Bounding box coordinate data:
^^^^^^^^
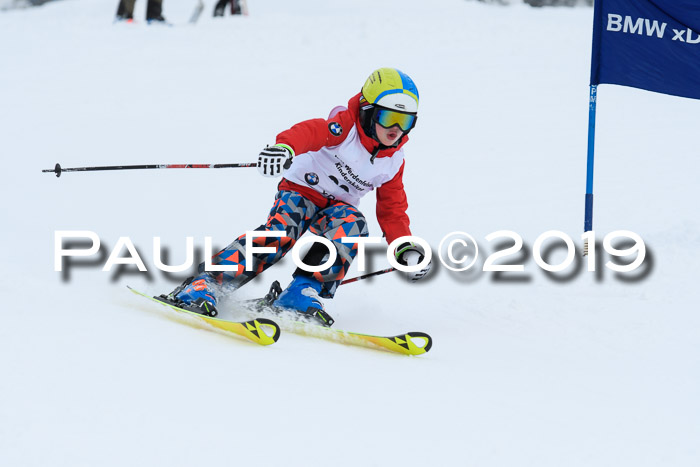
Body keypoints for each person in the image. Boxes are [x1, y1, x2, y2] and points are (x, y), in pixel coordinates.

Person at [166, 67, 432, 323]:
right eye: (388, 118)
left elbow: (393, 209)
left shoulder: (393, 161)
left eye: (406, 121)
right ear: (367, 112)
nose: (396, 128)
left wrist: (403, 246)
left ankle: (301, 292)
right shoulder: (346, 127)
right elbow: (311, 131)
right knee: (282, 233)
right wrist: (285, 148)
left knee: (354, 226)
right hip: (301, 191)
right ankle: (207, 283)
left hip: (336, 208)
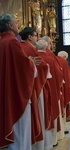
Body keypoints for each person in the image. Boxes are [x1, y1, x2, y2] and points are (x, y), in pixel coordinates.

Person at [0, 14, 36, 150]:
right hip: (17, 92)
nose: (17, 25)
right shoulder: (13, 41)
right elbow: (23, 65)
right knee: (21, 130)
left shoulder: (1, 42)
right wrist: (31, 63)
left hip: (6, 89)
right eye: (15, 22)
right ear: (9, 25)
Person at [20, 27, 53, 150]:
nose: (36, 38)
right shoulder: (30, 48)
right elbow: (42, 67)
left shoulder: (19, 46)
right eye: (35, 35)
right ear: (29, 36)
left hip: (21, 88)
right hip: (33, 88)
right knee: (37, 115)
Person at [37, 39, 63, 147]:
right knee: (50, 114)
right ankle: (52, 141)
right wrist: (58, 88)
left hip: (35, 92)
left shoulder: (33, 57)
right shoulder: (51, 58)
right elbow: (58, 75)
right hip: (51, 89)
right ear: (47, 45)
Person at [56, 51, 70, 136]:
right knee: (63, 108)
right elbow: (67, 78)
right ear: (64, 57)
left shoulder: (53, 59)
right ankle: (63, 128)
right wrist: (69, 89)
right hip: (63, 90)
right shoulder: (64, 62)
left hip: (54, 89)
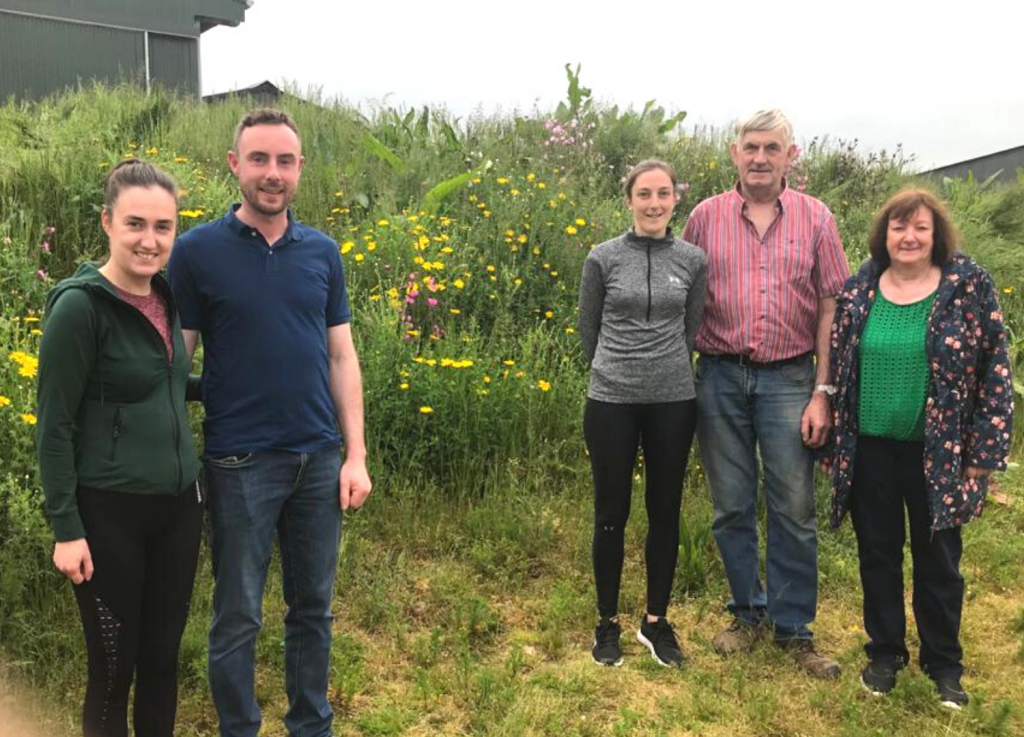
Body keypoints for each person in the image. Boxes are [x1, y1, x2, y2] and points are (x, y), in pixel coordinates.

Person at [167, 108, 372, 737]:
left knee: (313, 609)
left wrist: (355, 455)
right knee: (239, 614)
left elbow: (341, 356)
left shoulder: (323, 253)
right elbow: (177, 359)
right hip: (239, 462)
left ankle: (311, 724)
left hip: (318, 457)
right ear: (235, 165)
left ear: (300, 168)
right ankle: (240, 728)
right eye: (259, 159)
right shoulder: (195, 252)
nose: (272, 173)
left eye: (285, 161)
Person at [824, 187, 1013, 708]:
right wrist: (834, 439)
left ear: (936, 235)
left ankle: (943, 663)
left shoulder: (967, 286)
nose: (909, 237)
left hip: (941, 452)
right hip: (870, 450)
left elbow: (995, 367)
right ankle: (885, 653)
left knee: (939, 562)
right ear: (884, 235)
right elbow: (840, 363)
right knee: (877, 555)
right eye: (899, 227)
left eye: (920, 228)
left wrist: (984, 450)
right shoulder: (860, 288)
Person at [36, 159, 204, 737]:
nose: (149, 240)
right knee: (114, 669)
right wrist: (66, 528)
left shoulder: (165, 296)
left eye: (163, 226)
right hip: (109, 513)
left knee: (162, 662)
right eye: (135, 224)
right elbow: (54, 426)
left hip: (179, 508)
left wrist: (236, 387)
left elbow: (164, 382)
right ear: (107, 222)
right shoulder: (79, 308)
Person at [682, 109, 849, 678]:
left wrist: (824, 390)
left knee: (794, 509)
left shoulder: (817, 218)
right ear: (735, 153)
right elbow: (684, 296)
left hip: (790, 380)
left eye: (771, 148)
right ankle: (746, 613)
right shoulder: (704, 218)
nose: (759, 158)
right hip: (719, 377)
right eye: (750, 147)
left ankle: (794, 628)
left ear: (789, 155)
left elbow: (831, 306)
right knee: (731, 506)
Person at [578, 159, 708, 668]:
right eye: (644, 194)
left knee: (665, 509)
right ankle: (606, 622)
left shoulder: (693, 260)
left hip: (673, 400)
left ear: (676, 199)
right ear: (629, 199)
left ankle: (656, 621)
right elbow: (589, 329)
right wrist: (617, 370)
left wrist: (662, 368)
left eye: (663, 193)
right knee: (611, 511)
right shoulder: (603, 258)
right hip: (611, 399)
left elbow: (691, 328)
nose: (654, 203)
^^^^^^^^
PROBLEM TO SOLVE:
Leave out every line before the one containing "right elbow: (840, 363)". Transcribe that line and all lines after it through the end of the data above, exactly.

REPLY:
right elbow: (840, 363)
right knee: (877, 555)
right eye: (899, 227)
left eye: (920, 228)
left wrist: (984, 450)
right shoulder: (860, 288)
Person at [36, 159, 204, 737]:
nose: (149, 240)
right knee: (114, 669)
right wrist: (66, 528)
left shoulder: (165, 296)
left eye: (163, 226)
right hip: (109, 513)
left knee: (162, 662)
right eye: (135, 224)
right elbow: (54, 426)
left hip: (179, 508)
left wrist: (236, 387)
left elbow: (164, 382)
right ear: (107, 222)
right shoulder: (79, 308)
Person at [682, 109, 849, 678]:
left wrist: (824, 390)
left knee: (794, 509)
left shoulder: (817, 218)
right ear: (735, 153)
right elbow: (684, 296)
left hip: (790, 380)
left eye: (771, 148)
right ankle: (746, 613)
right shoulder: (704, 218)
nose: (759, 158)
right hip: (719, 377)
right eye: (750, 147)
left ankle: (794, 628)
left ear: (789, 155)
left elbow: (831, 306)
right knee: (731, 506)
Person at [578, 159, 708, 668]:
right eye: (644, 194)
left knee: (665, 509)
right ankle: (606, 622)
left shoulder: (693, 260)
left hip: (673, 400)
left ear: (676, 199)
right ear: (629, 199)
left ankle: (656, 621)
right elbow: (589, 329)
right wrist: (617, 370)
left wrist: (662, 368)
left eye: (663, 193)
right knee: (611, 511)
right shoulder: (603, 258)
right hip: (611, 399)
left elbow: (691, 328)
nose: (654, 203)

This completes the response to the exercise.